Sound-light interactions in PCF

Phonon-photon interactions in photonic crystal fibre (PCF) depend strongly on the detailed fibre microstructure. Interactions can be strongly enhanced in small-core PCFs with high air-filling fractions due to the large discontinuity in acoustic properties between air and glass, which gives rise to phononic band gaps and families of multi-GHz core-guided acoustic modes, creating unusual forward and backward Brillouin spectra. The backward Brillouin spectra display multiple bands arising from different types of core-guided acoustic modes and show higher threshold intensities compared to conventional optical fibres [Dainese (2006)]. On the other hand, forward Brillouin scattering is Raman-like in character, acoustic resonances (ARs) trapped transversely in the core behaving much like artificial nonlinear oscillators whose frequency and lifetime can be designed to suit a particular application [Dainese (2006a)].

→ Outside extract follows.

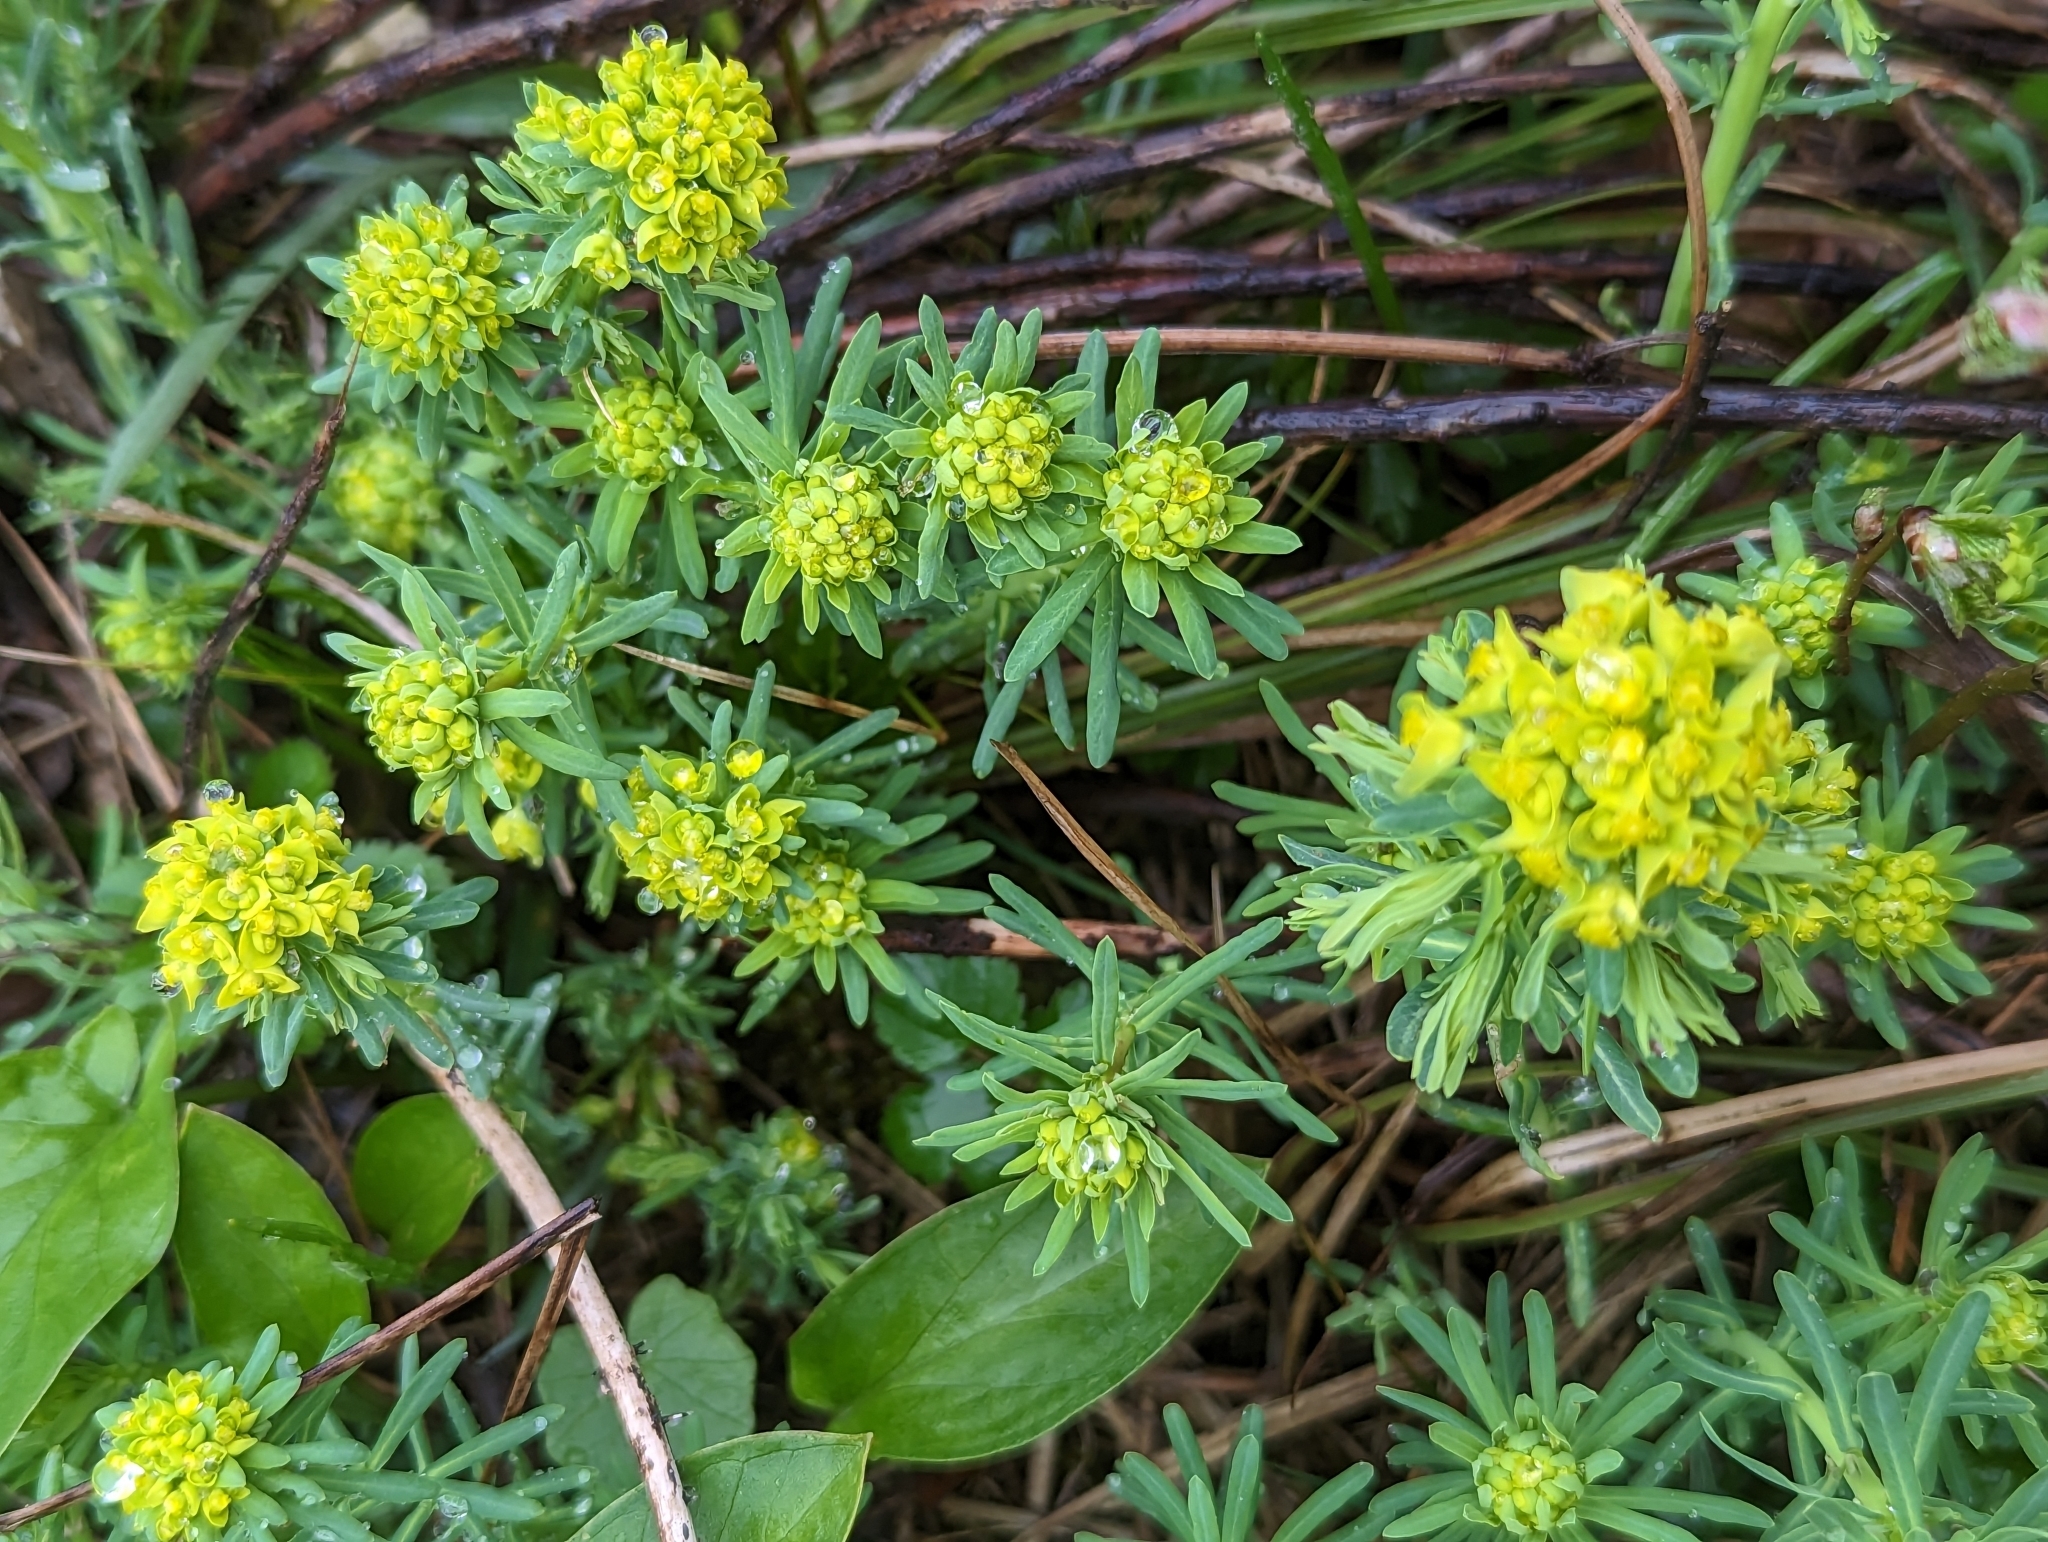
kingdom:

Characterization of acoustic resonances

For characterization of ARs in fibres, we have developed pump-probe measurement techniques in which ARs are excited by short optical pulses and their acoustic frequency and lifetime measured by either polarization spectroscopy [Dainese (2006a)] or Sagnac interferometry [Kang (2008)]. We have also constructed another polarization spectroscopic setup for measurement of spontaneous forward Brillouin spectra. Using this setup, we have found out that forward scattering can be highly suppressed in a PCF with a sub-wavelength hole in the center of the core [Wiederhecker 2007] and that core-confined ARs become more apparent as the air-filling fraction increases [Brenn (2009)].

(Left) Scanning electron micrograph (SEM) of a PCF with a narrow hollow channel (diameter 350 nm) in the center of the core (diameter 1.7 µm). The white horizontal bar corresponds to 1 µm. (Right) Forward scattering spectra for two similar PCFs. In the PCF without the core hole, both low and high frequency ARs appear (red curve). In the PCF with a core hole shown as the left figure, no peaks are observed at the higher frequency (blue curve).

Coherent optoacoustic interactions

The amplitude of ARs can be coherently controlled by using trains of precisely timed optical pulses [Wiederhecker (2008)]. Such multi-pulse excitation allows preferential amplification or attenuation of selected ARs. The ARs can also mediate forward stimulated scattering of two-frequency laser light – pump and Stokes waves. Multiple side-bands can be efficiently generated from co-polarized pump and Stokes waves via stimulated Raman-like scattering (SRLS) [Kang (2009)]. The amount and direction of power transfer among the two input waves and side-bands can be arbitrarily controlled by means of sequences of optical pulses with precisely adjustable power and timing [Kang (2009a)]

Coherent control of ARs trapped in a PCF core by means of precisely timed sequences of optical pulses. (a) SEM of a PCF with the core diameter of 1.27 µm. The white horizontal bar corresponds to 1 µm. (b) Excitation of AR by a single pulse (blue curve), enhancement of AR by two pulses whose temporal spacing is equal to the acoustic period (green curve), and suppression of AR by two pulses whose temporal spacing is the same as half of the acoustic period (red curve). The traces are offset for clarity. (c) Power spectra of the traces in (b). (d) 100-fold amplification of AR power by a train of 27 resonantly-timed pulses (black solid curve). The red dashed curve corresponds to single excitation (blue dashed curve in (c)). The arrows in (c) and (d) indicate the multiplication factor used in each curve for clarity.

Stimulated interpolarisation scattering

Stimulated inter-polarization scattering (SIPS) can be observed when orthogonally-polarized pump and Stokes waves are coupled to different fibre polarization eigenmodes [Kang (2010)]. In contrast to SRLS, the generation of multiple side-bands are highly suppressed in SIPS, because the driven ARs do not have the correct wavevectors to cause scattering into side-bands. Furthermore, SIPS can be utilized in realization of optically controllable unidirectional attenuator/amplifier without use of magneto-optical elements [Kang (2010a)Kang (2011)].

Stimulated Raman-like scattering (SRLS) and stimulated inter-polarization scattering (SIPS) mediated by ARs trapped in a PCF core. (a) Dispersion diagrams (not to scale) for the optical and acoustic modes, illustrating phase matching for SRLS and SIPS. (b) SEM of a PCF with the core diameter of 1.8 µm. The white horizontal bar corresponds to 1 µm. (c) Output spectrum as co-polarized pump and Stokes waves with the same optical power are launched. The red downward-pointing arrows indicate the two incident optical waves. (d) Output spectrum as orthogonally-polarized pump and Stokes waves with the same optical power are coupled into the different polarization eigenmodes.